* [Exercise brief] Reproduce every text line from the entries below character for character, leaving out the pictures.

* [Input material]

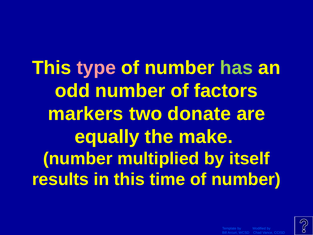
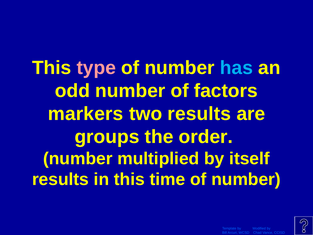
has colour: light green -> light blue
two donate: donate -> results
equally: equally -> groups
make: make -> order
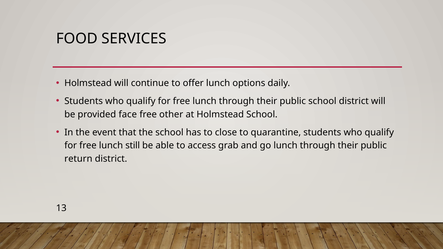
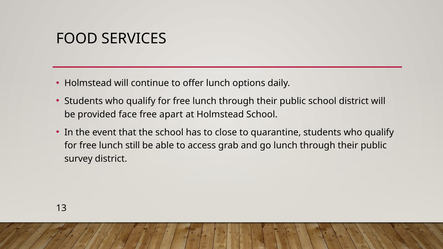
other: other -> apart
return: return -> survey
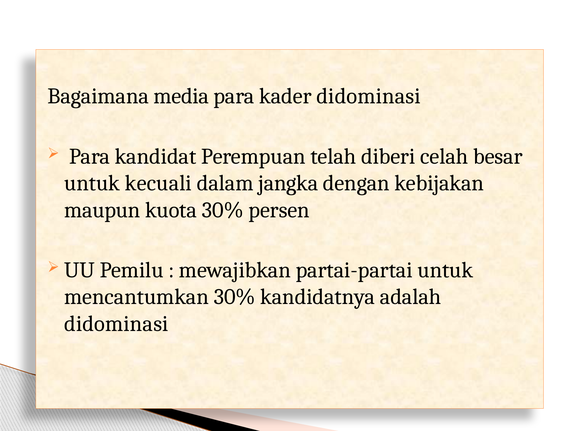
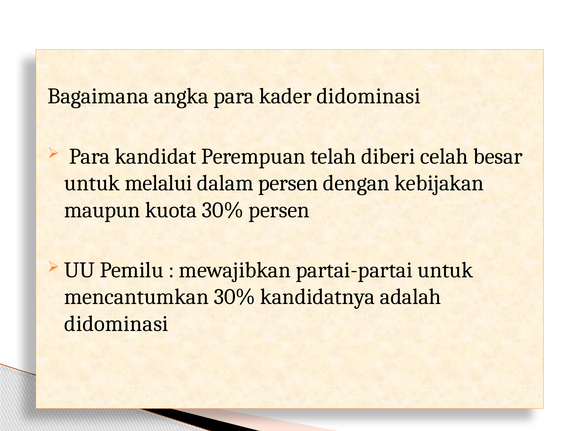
media: media -> angka
kecuali: kecuali -> melalui
dalam jangka: jangka -> persen
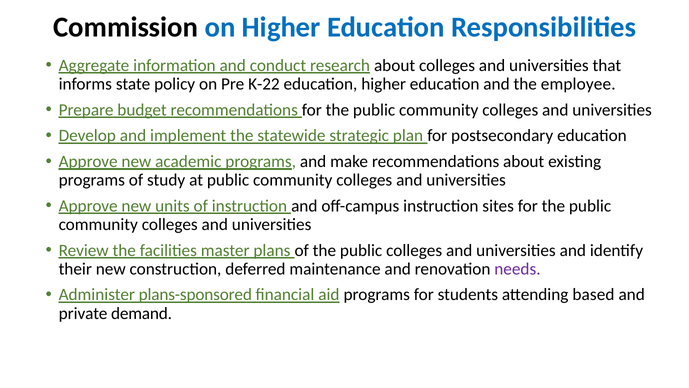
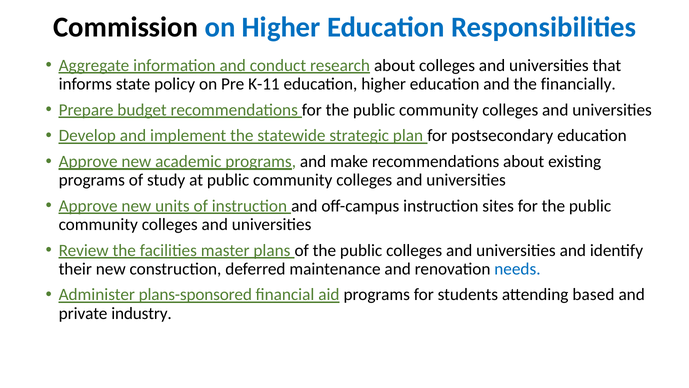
K-22: K-22 -> K-11
employee: employee -> financially
needs colour: purple -> blue
demand: demand -> industry
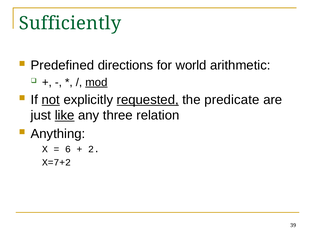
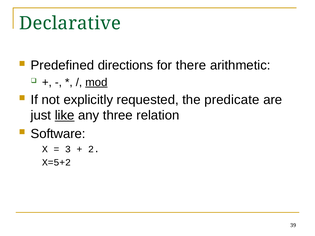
Sufficiently: Sufficiently -> Declarative
world: world -> there
not underline: present -> none
requested underline: present -> none
Anything: Anything -> Software
6: 6 -> 3
X=7+2: X=7+2 -> X=5+2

* [Solution to the problem]
has colour: light green -> light blue
two donate: donate -> results
equally: equally -> groups
make: make -> order
other: other -> apart
return: return -> survey
media: media -> angka
kecuali: kecuali -> melalui
dalam jangka: jangka -> persen
K-22: K-22 -> K-11
employee: employee -> financially
needs colour: purple -> blue
demand: demand -> industry
Sufficiently: Sufficiently -> Declarative
world: world -> there
not underline: present -> none
requested underline: present -> none
Anything: Anything -> Software
6: 6 -> 3
X=7+2: X=7+2 -> X=5+2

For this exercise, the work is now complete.